Cross-module dependencies: In tightly integrated automotive software stacks, changing one module's configuration often requires corresponding updates in dependent modules. Always perform a dependency impact analysis before submitting configuration changes.

🏭 How This Topic Appears in Production Projects

Project integration phase: The concepts covered in this lesson are most commonly encountered during ECU integration testing — when multiple software components from different teams are combined for the first time. Issues that were invisible in unit tests frequently surface at this stage.
Supplier/OEM interface: This is a topic that frequently appears in technical discussions between Tier-1 ECU suppliers and OEM system integrators. Engineers who can speak fluently about these details earn credibility and are often brought into critical design review meetings.
Automotive tool ecosystem: Vector CANoe/CANalyzer, dSPACE tools, and ETAS INCA are the standard tools used to validate and measure the correct behaviour of the systems described in this lesson. Familiarity with these tools alongside the conceptual knowledge dramatically accelerates debugging in real projects.

⚠️ Common Mistakes and How to Avoid Them

Assuming default configuration is correct: Automotive software tools ship with default configurations that are designed to compile and link, not to meet project-specific requirements.

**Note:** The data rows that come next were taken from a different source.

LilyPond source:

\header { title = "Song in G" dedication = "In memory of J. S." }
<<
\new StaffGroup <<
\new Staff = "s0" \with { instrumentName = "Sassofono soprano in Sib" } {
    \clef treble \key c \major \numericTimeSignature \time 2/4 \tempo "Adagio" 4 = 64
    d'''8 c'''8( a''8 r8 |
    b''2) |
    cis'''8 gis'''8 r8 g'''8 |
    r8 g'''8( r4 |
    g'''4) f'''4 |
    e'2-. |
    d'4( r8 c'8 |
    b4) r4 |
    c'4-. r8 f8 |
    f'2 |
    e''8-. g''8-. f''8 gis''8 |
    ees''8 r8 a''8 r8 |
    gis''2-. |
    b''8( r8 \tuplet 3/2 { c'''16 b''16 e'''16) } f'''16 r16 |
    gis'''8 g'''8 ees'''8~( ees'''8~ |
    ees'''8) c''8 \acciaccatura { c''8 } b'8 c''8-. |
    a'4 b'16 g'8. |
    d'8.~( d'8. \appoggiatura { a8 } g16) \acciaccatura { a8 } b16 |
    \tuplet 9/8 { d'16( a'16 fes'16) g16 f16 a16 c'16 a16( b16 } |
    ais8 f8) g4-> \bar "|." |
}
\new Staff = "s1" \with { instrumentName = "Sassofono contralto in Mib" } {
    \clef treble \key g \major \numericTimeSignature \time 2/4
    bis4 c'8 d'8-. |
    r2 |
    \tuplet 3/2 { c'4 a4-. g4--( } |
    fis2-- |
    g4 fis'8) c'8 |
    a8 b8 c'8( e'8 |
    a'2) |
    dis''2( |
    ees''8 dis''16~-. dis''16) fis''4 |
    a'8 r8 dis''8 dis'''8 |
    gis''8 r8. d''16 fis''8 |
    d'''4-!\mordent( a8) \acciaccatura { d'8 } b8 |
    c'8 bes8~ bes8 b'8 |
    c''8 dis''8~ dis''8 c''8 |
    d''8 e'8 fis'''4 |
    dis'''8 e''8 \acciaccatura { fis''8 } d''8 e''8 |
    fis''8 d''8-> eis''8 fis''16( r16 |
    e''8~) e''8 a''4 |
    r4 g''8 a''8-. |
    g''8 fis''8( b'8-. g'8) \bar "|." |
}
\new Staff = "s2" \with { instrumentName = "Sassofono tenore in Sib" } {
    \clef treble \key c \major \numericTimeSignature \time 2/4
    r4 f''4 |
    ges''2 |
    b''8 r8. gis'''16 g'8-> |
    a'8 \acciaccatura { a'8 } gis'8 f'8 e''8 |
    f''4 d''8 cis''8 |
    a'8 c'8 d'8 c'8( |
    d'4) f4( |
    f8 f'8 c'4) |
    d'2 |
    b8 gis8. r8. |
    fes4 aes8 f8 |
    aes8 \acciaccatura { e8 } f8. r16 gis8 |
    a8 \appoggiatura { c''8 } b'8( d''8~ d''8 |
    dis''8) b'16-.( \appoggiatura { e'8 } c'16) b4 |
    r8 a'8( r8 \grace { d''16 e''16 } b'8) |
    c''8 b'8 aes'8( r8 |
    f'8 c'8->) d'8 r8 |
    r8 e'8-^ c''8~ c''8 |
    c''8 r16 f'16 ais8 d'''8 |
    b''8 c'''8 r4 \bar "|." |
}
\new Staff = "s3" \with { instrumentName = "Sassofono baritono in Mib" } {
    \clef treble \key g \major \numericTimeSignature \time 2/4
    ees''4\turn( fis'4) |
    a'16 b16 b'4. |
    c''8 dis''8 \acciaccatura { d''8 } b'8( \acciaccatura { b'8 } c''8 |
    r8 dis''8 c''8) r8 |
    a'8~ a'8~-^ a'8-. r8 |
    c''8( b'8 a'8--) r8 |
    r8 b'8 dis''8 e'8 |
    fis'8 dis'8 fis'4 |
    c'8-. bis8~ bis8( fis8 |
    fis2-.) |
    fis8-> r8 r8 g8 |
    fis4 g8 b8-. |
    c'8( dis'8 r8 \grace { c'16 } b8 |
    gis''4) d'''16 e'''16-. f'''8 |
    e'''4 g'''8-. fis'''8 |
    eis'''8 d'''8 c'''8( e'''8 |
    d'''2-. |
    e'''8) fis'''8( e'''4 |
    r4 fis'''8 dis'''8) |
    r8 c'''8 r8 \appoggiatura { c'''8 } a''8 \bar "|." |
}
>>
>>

Every configuration parameter needs to be consciously set. 'It compiled' is not the same as 'it is correctly configured'.
Skipping documentation of configuration rationale: In a 3-year ECU project with team turnover, undocumented configuration choices become tribal knowledge that disappears when engineers leave. Document why a parameter is set to a specific value, not just what it is set to.
Testing only the happy path: Automotive ECUs must behave correctly under fault conditions, voltage variations, and communication errors. Always test the error handling paths as rigorously as the nominal operation. Many production escapes originate in untested error branches.
Version mismatches between teams: In a multi-team project, the BSW team, SWC team, and system integration team may use different versions of the same ARXML file. Version management of all ARXML files in a shared repository is mandatory, not optional.

📊 Industry Note

Engineers who master both the theoretical concepts and the practical toolchain skills covered in this course are among the most sought-after professionals in the automotive software industry. The combination of AUTOSAR standards knowledge, safety engineering understanding, and hands-on configuration experience commands premium salaries at OEMs and Tier-1 suppliers globally.